The two deaths speak to the overwhelming emotional and psychological toll the resistance has taken on its young standard bearers. Organizers have made self-care a central pillar to their work. They’ve posted the phone numbers to suicide prevention lines on social media. And they’ve gone out of their way to comfort each other when the weight of the world seems too heavy to carry, especially those who’ve taken on the herculean task of changing it.
“Emotionally it is a struggle to know the reality of the conditions of the community that you are fighting for, knowing the limitations of the reforms you’re asking for, and how far off true justice actually is,” said Kayla Reed, an organizer with the St. Louis Action Council. “I think mentally, emotionally, sometimes the same thing that wears you down is the same thing you have to find motivation in. That’s a complicated space to occupy for a long period of time. I think there’s an expectation on people who do the work to always be inspirational, full of the answers and always ready with a response.”
“And sometimes, some days we do not. Some days it’s hard,” she said.
With the bright lights and cameras of that summer of rage having faded from Ferguson, the media slunk away like moths drawn to the brighter lights of bigger stories.
What they left behind was a city still grappling with all of its broken piece — racial divisions, income inequality, a police department seemingly at war with black residents — magnified under the scrutiny that the killing of unarmed black teenager Michael Brown Jr. drew to the city. Since those early days of protest following Brown’s killing three years ago this coming summer, there has been as much progress as there’ve been setbacks.
The city’s police force is being reformed under a federal consent decree. A new generation of homegrown activists has risen to champion the needs of the city’s most vulnerable and residents, both black and white, who seem to have moved further from their respective corners and closer to having the all-important race conversation than would’ve been impossible pre-Michael Brown.
But the setbacks have been frequent and dramatic. Despite boosting black voter turnout to record numbers in successive municipal elections, including one that added more blacks to the city council, their candidates of choice have mostly suffered defeat at the hands of the political establishment that stumbled through the crisis and upheaval following Brown’s death.

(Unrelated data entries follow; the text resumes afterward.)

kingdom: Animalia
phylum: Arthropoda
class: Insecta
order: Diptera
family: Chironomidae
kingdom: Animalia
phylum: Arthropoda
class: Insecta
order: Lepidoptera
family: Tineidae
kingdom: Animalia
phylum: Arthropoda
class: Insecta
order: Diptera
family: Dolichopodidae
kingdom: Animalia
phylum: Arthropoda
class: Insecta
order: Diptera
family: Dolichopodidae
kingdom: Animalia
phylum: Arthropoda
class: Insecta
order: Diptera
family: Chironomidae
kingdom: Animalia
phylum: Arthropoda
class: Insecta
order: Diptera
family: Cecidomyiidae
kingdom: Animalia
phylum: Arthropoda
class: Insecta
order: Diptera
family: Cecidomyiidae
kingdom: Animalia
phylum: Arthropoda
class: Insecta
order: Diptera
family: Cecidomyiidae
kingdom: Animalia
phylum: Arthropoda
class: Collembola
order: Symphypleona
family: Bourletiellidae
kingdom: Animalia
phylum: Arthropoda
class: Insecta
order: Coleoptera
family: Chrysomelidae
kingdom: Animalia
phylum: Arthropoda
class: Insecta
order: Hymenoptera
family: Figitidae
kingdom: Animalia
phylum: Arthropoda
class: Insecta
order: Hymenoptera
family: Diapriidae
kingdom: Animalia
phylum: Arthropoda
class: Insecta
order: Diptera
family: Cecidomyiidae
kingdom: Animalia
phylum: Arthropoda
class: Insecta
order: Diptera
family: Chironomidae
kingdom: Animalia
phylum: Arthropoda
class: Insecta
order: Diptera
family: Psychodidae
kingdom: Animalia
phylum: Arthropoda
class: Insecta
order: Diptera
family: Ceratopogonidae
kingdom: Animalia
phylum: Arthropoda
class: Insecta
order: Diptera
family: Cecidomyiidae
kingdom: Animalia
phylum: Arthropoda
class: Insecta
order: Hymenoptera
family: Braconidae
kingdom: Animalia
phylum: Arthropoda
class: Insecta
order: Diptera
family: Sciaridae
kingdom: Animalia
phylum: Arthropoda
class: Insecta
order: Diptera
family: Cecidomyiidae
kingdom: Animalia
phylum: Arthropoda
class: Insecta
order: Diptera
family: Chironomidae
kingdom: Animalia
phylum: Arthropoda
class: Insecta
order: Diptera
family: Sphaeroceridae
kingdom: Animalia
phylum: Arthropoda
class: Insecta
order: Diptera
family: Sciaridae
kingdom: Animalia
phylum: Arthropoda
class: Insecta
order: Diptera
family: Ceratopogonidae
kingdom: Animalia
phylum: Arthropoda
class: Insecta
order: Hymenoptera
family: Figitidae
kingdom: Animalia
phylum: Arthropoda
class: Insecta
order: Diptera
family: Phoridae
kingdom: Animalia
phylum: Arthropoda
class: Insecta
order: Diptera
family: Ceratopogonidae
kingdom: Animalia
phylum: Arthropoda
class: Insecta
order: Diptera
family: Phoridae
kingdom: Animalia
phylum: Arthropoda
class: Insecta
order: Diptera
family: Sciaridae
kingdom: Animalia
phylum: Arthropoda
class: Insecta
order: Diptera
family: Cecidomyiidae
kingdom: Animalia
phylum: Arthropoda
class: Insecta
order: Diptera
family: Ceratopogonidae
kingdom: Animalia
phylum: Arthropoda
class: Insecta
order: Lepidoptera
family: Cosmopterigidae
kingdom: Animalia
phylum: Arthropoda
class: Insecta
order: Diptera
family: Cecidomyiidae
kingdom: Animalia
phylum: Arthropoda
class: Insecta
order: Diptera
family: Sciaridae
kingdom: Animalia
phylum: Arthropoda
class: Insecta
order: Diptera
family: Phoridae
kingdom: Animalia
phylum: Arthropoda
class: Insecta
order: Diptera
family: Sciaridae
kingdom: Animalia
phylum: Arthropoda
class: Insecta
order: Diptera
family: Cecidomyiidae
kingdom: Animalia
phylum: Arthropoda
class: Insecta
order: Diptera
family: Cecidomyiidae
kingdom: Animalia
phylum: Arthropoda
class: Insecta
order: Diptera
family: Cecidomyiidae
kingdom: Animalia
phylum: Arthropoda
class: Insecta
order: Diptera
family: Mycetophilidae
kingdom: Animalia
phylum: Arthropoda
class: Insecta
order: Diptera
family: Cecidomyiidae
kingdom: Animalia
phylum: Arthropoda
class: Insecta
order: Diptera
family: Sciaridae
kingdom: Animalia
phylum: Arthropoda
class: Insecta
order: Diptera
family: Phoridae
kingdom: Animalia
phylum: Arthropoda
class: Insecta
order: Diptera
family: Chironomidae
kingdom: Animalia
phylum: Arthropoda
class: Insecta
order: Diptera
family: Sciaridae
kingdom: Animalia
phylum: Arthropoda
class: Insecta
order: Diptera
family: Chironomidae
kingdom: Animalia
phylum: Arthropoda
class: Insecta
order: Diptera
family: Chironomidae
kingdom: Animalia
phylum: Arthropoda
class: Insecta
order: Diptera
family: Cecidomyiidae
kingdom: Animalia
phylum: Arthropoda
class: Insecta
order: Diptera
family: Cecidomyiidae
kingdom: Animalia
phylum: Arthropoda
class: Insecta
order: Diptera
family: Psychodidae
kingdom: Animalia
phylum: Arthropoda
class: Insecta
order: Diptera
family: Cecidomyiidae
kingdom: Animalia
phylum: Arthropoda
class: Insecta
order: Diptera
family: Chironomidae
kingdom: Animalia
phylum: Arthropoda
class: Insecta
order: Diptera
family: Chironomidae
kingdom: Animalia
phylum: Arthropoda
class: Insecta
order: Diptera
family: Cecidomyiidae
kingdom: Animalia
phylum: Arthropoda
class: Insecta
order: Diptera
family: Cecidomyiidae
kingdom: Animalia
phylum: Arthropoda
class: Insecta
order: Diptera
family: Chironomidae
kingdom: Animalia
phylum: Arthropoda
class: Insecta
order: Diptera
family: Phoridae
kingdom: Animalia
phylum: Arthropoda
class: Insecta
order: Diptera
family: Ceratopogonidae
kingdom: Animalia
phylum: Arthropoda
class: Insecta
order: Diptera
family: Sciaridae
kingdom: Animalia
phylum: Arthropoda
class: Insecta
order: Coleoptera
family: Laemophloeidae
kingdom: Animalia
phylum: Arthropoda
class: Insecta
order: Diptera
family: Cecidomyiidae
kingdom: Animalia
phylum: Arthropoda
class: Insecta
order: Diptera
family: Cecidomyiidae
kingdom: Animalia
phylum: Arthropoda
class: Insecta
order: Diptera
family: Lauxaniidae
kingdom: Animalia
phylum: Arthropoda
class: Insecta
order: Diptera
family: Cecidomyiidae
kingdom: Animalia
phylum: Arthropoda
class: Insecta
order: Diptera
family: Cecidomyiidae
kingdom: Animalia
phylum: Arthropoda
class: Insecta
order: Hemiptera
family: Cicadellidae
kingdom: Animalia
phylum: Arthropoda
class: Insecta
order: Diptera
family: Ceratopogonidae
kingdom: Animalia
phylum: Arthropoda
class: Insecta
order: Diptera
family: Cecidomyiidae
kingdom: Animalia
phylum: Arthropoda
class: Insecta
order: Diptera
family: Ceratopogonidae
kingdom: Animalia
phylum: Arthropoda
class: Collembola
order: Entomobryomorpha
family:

The much-maligned Mayor James Knowles recently won re-election and activists say the federal consent decree meant to reform the city’s troubled police department is moving at a snail’s pace. Uncertainty around the agreement is even more so given orders by Attorney General Jeff Sessions for the Justice Department to review all of the Obama-era consent decrees. Sessions worries such agreements and investigations into police departments, even those with histories of widespread abuses, may lower the morale of officers.
When state Sen. Maria Chappelle-Nadal, who much like Crawford emerged on the national radar during Ferguson, heard the news of Crawford’s death, she took to social media.
"He is #Ferguson's hero," the senator wrote on her Twitter account. "For those of us tear-gassed, he was our local champion."
“Everybody back home is just shocked,” said Chappelle-Nadal, whose district includes Ferguson, from the capitol in Jefferson City.
“It’s depressing. That’s what it is. There seems to be no hope. It’s like we are imprisoned as black people. There are so many barriers that are put up for us as you try to change things and you fail, you try and you fail, ultimately there is very little hope and then you see these cases like this,” she said. "Folks who have been active in voicing their opinion on civil rights end up dead. It breaks you down.”